Hey Dave, looks like fun. So they let you across the border??


----------



## Old Sailor (Jul 27, 2006)

humm


----------



## Old Sailor (Jul 27, 2006)

ok, now


----------



## Old Sailor (Jul 27, 2006)

one more, sorry about that


----------



## Old Sailor (Jul 27, 2006)

CigarGal said:


> Hey Dave, looks like fun. So they let you across the border??

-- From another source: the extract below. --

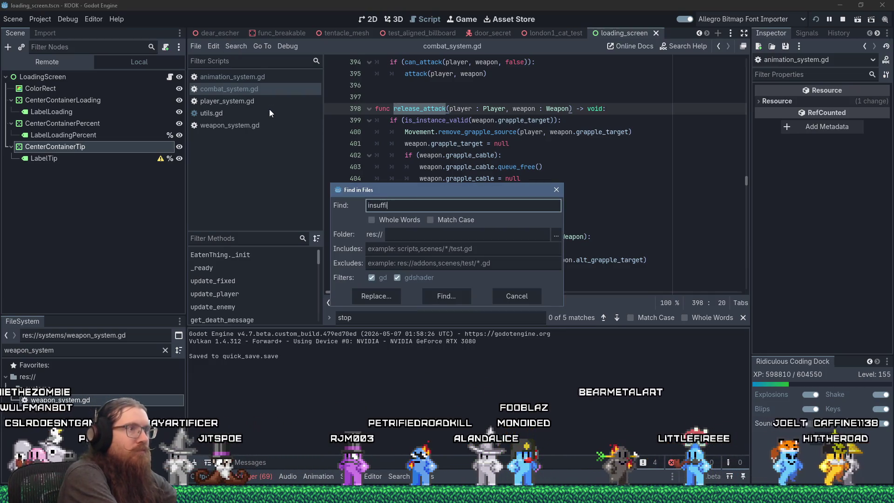
{"action": "key", "text": "Return"}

They felt sorry for the old guy...


----------



## ShawnP (Oct 18, 2005)

Nice pics  Looks like a good time.



Which one is GIMPY 5 0 ??? :r 



Glad you all had fun.


Shawn


----------



## CigarGal (Jun 2, 2006)

Gimpy is wearing the black jacket...looks healthy to me. I think he is shamming.


----------



## Old Sailor (Jul 27, 2006)

Ya he still limping but it sure hasen't curbed his driving habits...re: Old Sailor you follow me with your car......DAMN...glad I had the daughter's Grandam.....:z


----------



## DETROITPHA357 (Jul 8, 2006)

ShawnP said:


> Nice pics  Looks like a good time.
> 
> Which one is GIMPY 5 0 ??? :r Blk Mason Jacket on F&AM...
> 
> ...





CigarGal said:


> Gimpy is wearing the black jacket...looks healthy to me. I think he is shamming.

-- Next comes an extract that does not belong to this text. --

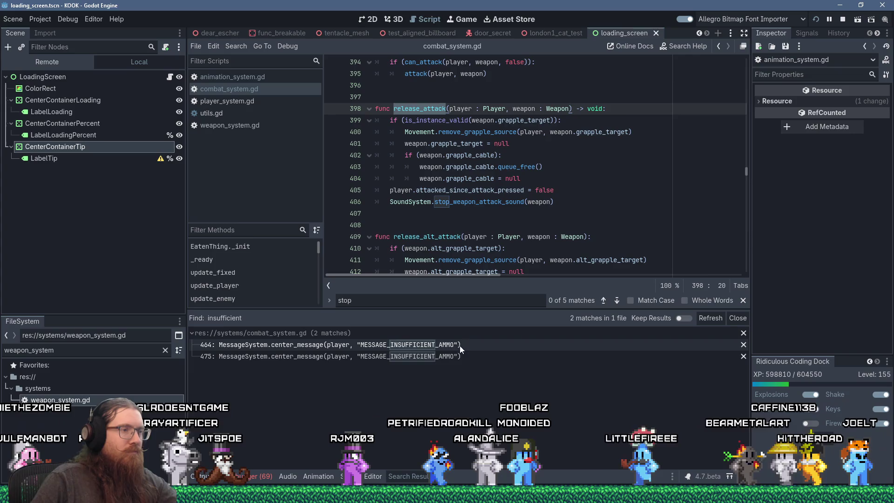
{"action": "left_click", "coordinate": [454, 347]}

See what hanging with good people will do 4u. Speedy recovery who knew... We had a great nite, Glad I got out.


----------



## Twill413 (Jul 19, 2006)

Anybody else having problems with the pictures that Jessica is in? I can't see the guys in them 

Looks like a good time was had by all.


----------



## snkbyt (Jun 22, 2006)

they let you out? sounds/looks like ya'll had a great time


----------



## 68TriShield (May 15, 2006)

Twill413 said:


> Anybody else having problems with the pictures that Jessica is in? I can't see the guys in them
> 
> Looks like a good time was had by all.


Thats funny Tony!


----------